● **Excerpted text**

▼

I realize it might be odd to covet “white” hair, but it isn’t the hair I want as much as its significance. That is, I don’t feel I have the freedom to dye my own hair after a breakup and present “the new me” to my friends. I can’t cut my hair in any dramatic way, showing up one day with gorgeous bangs or having just given a foot of it to Locks of Love. I can’t, in spy thriller fashion, change my hair as part of a disguise to hide myself from the bad guys.

 

My sisters and my mother have all told me about their hair being made fun of at school, for different reasons. My sisters’ hair was “nappy” or too big, too messy for a white crowd. This, I understood: As a child whose father cut my hair at home instead of taking me to a barber, I learned to keep my hair short and neat, never out of control. I learned that having short hair, having hair barely visible from a distance, meant never having to worry about it.

▲

[Data entries]
▼

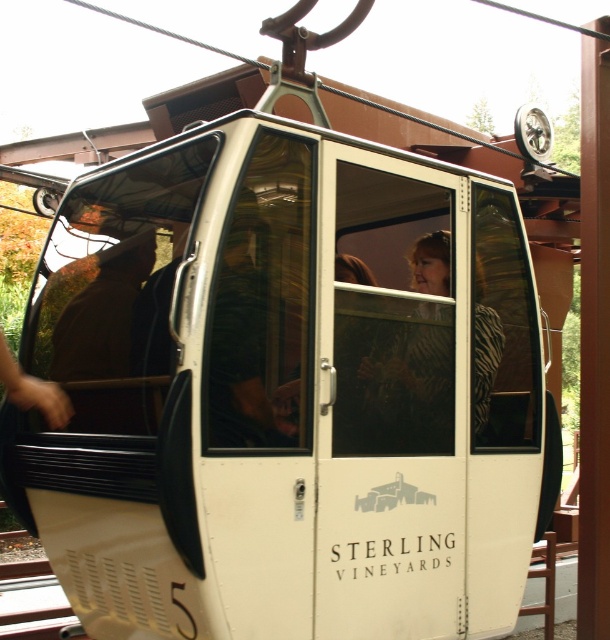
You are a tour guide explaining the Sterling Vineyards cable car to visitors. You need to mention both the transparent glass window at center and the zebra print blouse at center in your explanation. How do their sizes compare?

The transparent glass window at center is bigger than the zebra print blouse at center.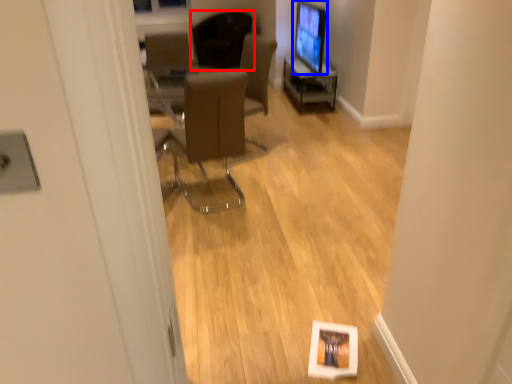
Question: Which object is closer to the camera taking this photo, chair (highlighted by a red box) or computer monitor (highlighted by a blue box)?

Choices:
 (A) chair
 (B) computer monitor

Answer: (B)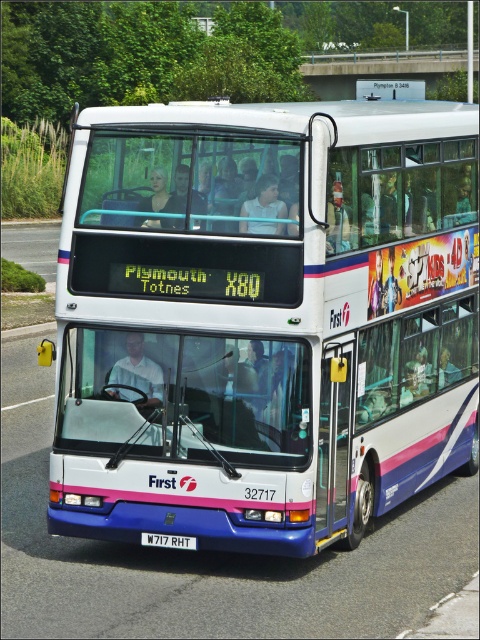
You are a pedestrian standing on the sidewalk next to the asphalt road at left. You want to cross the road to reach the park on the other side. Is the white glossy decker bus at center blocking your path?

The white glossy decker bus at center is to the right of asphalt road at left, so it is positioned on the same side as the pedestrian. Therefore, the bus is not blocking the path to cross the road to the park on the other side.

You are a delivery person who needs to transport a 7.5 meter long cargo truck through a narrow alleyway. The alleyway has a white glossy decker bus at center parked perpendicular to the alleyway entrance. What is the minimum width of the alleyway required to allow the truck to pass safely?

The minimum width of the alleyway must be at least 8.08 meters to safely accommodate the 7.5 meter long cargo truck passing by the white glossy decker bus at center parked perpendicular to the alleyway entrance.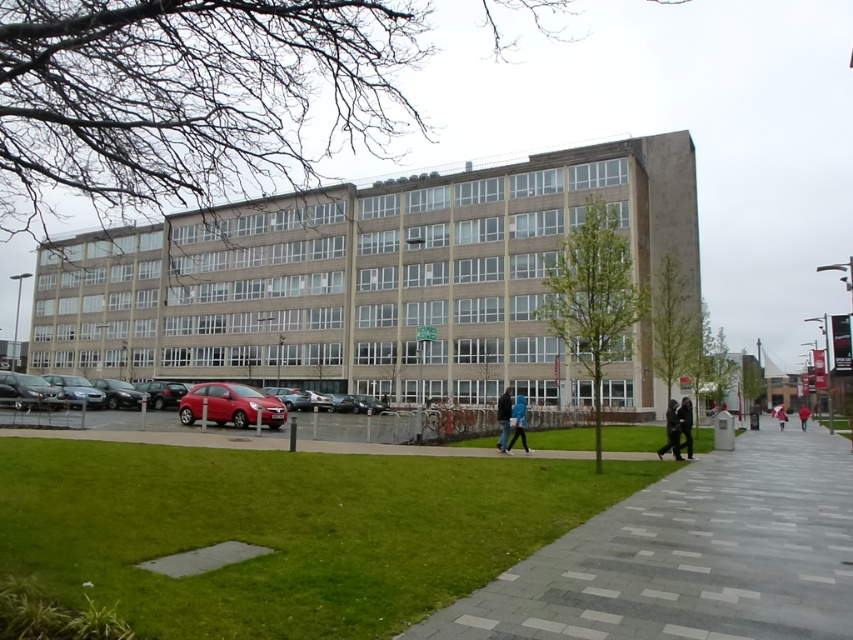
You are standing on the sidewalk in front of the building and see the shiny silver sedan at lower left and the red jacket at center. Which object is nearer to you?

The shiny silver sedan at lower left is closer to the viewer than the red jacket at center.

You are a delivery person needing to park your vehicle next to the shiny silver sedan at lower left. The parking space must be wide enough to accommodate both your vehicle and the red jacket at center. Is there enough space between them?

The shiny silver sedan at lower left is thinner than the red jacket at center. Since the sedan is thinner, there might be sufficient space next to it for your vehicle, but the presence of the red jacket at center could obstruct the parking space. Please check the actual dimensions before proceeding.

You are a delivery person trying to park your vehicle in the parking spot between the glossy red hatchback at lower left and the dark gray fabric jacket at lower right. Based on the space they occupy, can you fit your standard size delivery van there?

▲

● **Things to do**
(1) Name every family member of the narrator mentioned in the hair excerpt.
(2) Please translate this sentence from the hair excerpt into Spanish: "I learned that having short hair, having hair barely visible from a distance, meant never having to worry about it."
(3) In the hair excerpt, what did the narrator's father do instead of taking the narrator to a barber?

● **Solution set**
(1) Sisters, mother, father

(2) Aprendí que tener el cabello corto, tener un cabello apenas visible a la distancia, significaba no tener que preocuparme nunca por él.

(3) He cut the narrator's hair at home.